**BRIEF:** Please print exactly the lines from the one containing "f_number: 2.8" through the last line of the records, and only those. Leave out any pictures.
Start of INFORMATION SUPPLIED
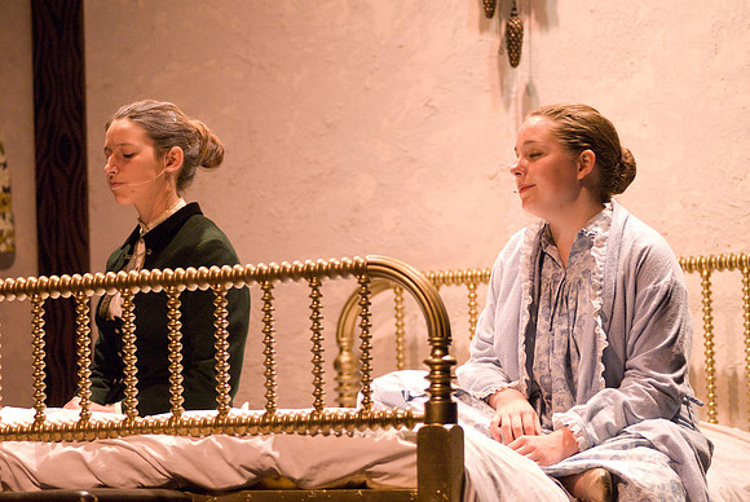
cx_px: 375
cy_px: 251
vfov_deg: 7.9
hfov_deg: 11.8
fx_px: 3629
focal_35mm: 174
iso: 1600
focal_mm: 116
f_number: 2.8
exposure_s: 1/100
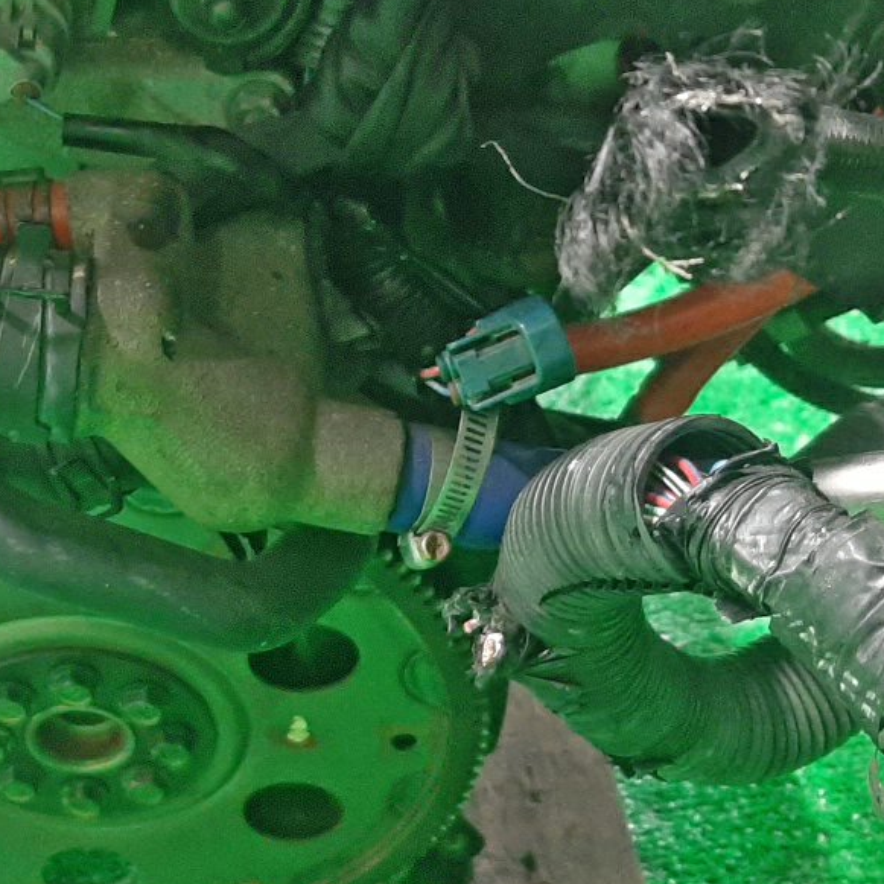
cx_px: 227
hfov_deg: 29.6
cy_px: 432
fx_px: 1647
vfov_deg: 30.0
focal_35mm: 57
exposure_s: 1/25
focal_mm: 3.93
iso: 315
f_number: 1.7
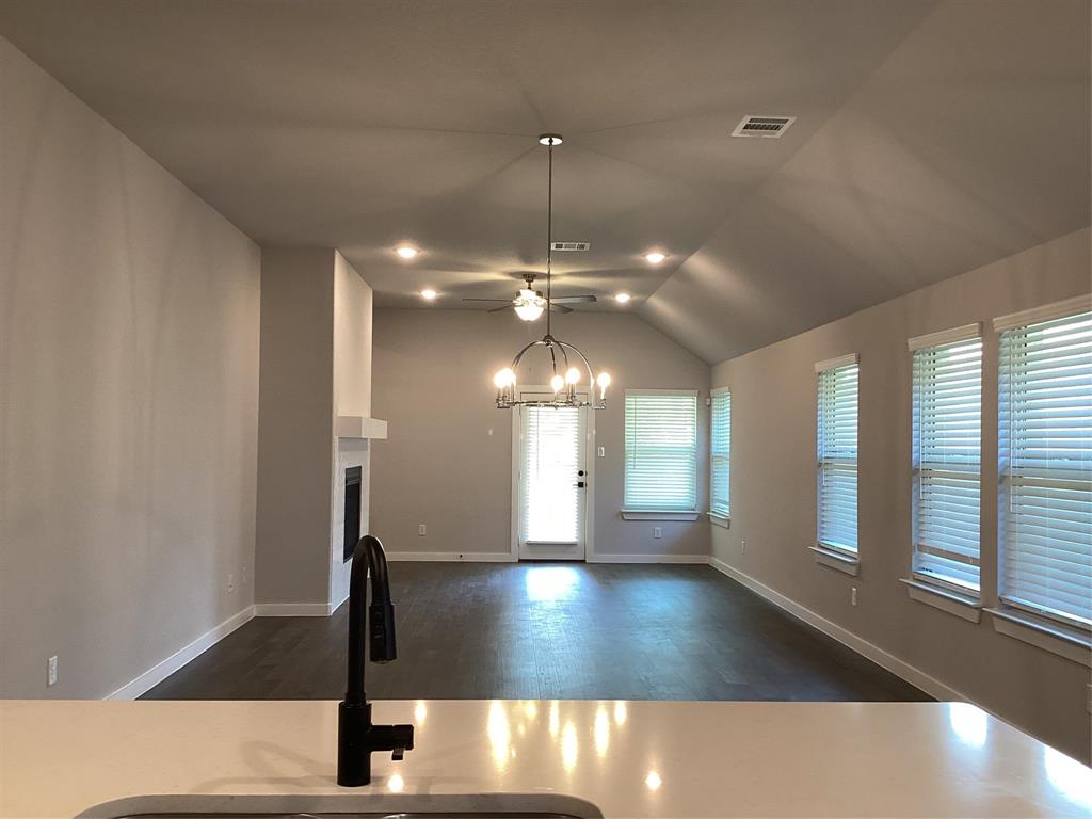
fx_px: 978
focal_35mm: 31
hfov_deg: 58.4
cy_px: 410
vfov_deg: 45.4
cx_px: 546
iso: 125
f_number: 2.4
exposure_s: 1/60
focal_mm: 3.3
End of INFORMATION SUPPLIED
**RESULT:**
f_number: 2.8
exposure_s: 1/100
cx_px: 227
hfov_deg: 29.6
cy_px: 432
fx_px: 1647
vfov_deg: 30.0
focal_35mm: 57
exposure_s: 1/25
focal_mm: 3.93
iso: 315
f_number: 1.7
fx_px: 978
focal_35mm: 31
hfov_deg: 58.4
cy_px: 410
vfov_deg: 45.4
cx_px: 546
iso: 125
f_number: 2.4
exposure_s: 1/60
focal_mm: 3.3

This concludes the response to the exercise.